We have designed and synthesized original cationic lipids for gene delivery. A synthetic method on solid support allowed easy access to unsymmetrically monofunctionalized polyamine building blocks of variable geometries. These polyamine building blocks were introduced into cationic lipids.

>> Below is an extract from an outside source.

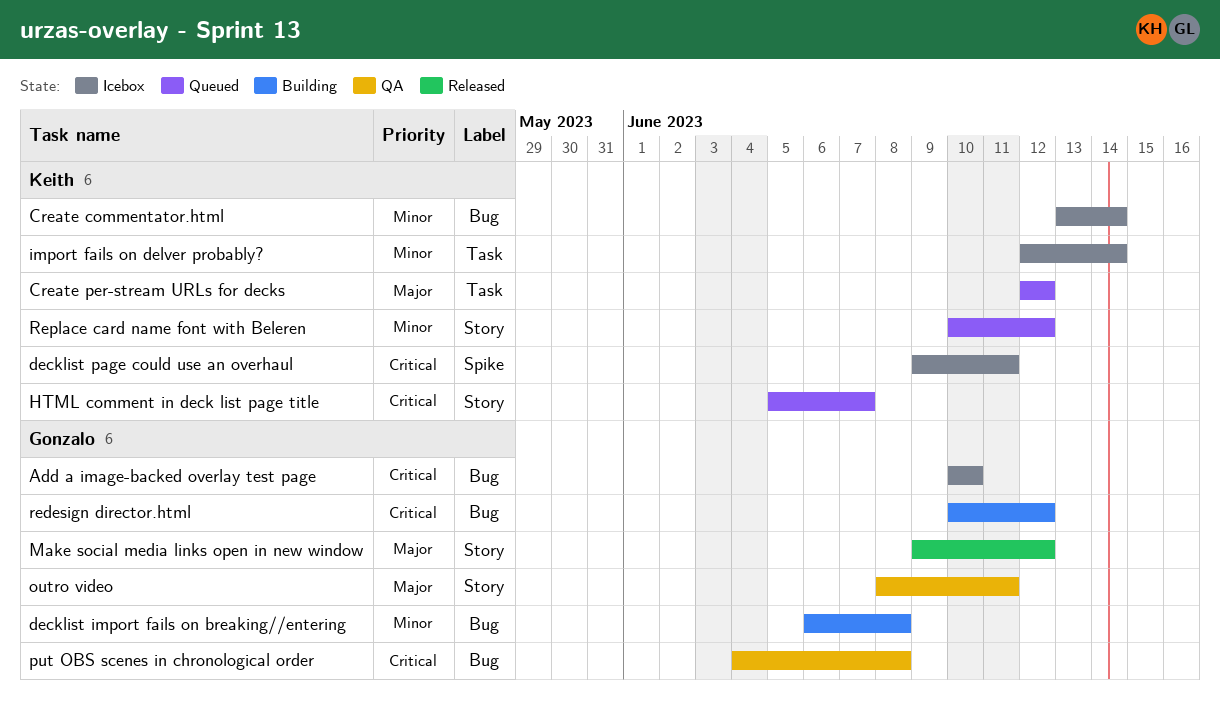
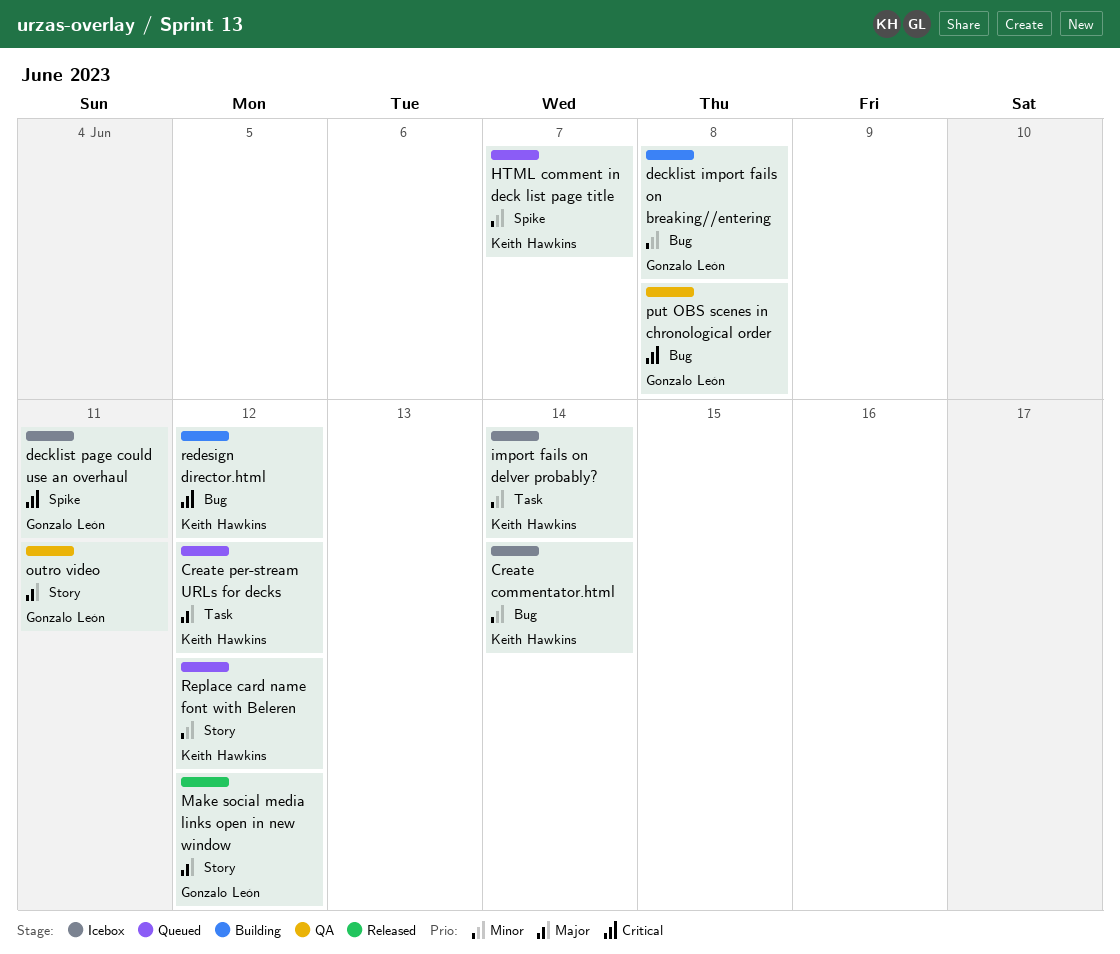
Add a image-backed overlay test page: present -> none
decklist page could use an overhaul, owner: Keith Hawkins -> Gonzalo León
HTML comment in deck list page title, priority: Critical -> Minor
HTML comment in deck list page title, label: Story -> Spike
redesign director.html, owner: Gonzalo León -> Keith Hawkins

To optimize the transfection efficiency in the novel series, we have carried out structure−activity relationship studies by introduction of variable-length lipids, of variable-length linkers between lipid and cationic moiety, and of substituted linkers. We introduce the concept of using the linkers within cationic lipids molecules as carriers of side groups harboring various functionalities (side chain entity), as assessed by the introduction of a library composed of cationic entities, additional lipid chains, targeting groups, and finally the molecular probes rhodamine and biotin for cellular traffic studies. The transfection activity of the products was assayed in vitro on Hela carcinoma, on NIH3T3, and on CV1 fibroblasts and in vivo on the Lewis Lung carcinoma model. Products from the series displayed high transfection activities. Results indicated that the introduction of a targeting side chain moiety into the cationic lipid is permitted. A primary physicochemical characterization of the DNA/lipid complexes was demonstrated with this leading compound. Selected products from the series are currently being developed for preclinical studies, and the labeled lipopolyamines can be used to study the intracellular traffic of DNA/cationic lipid complexes.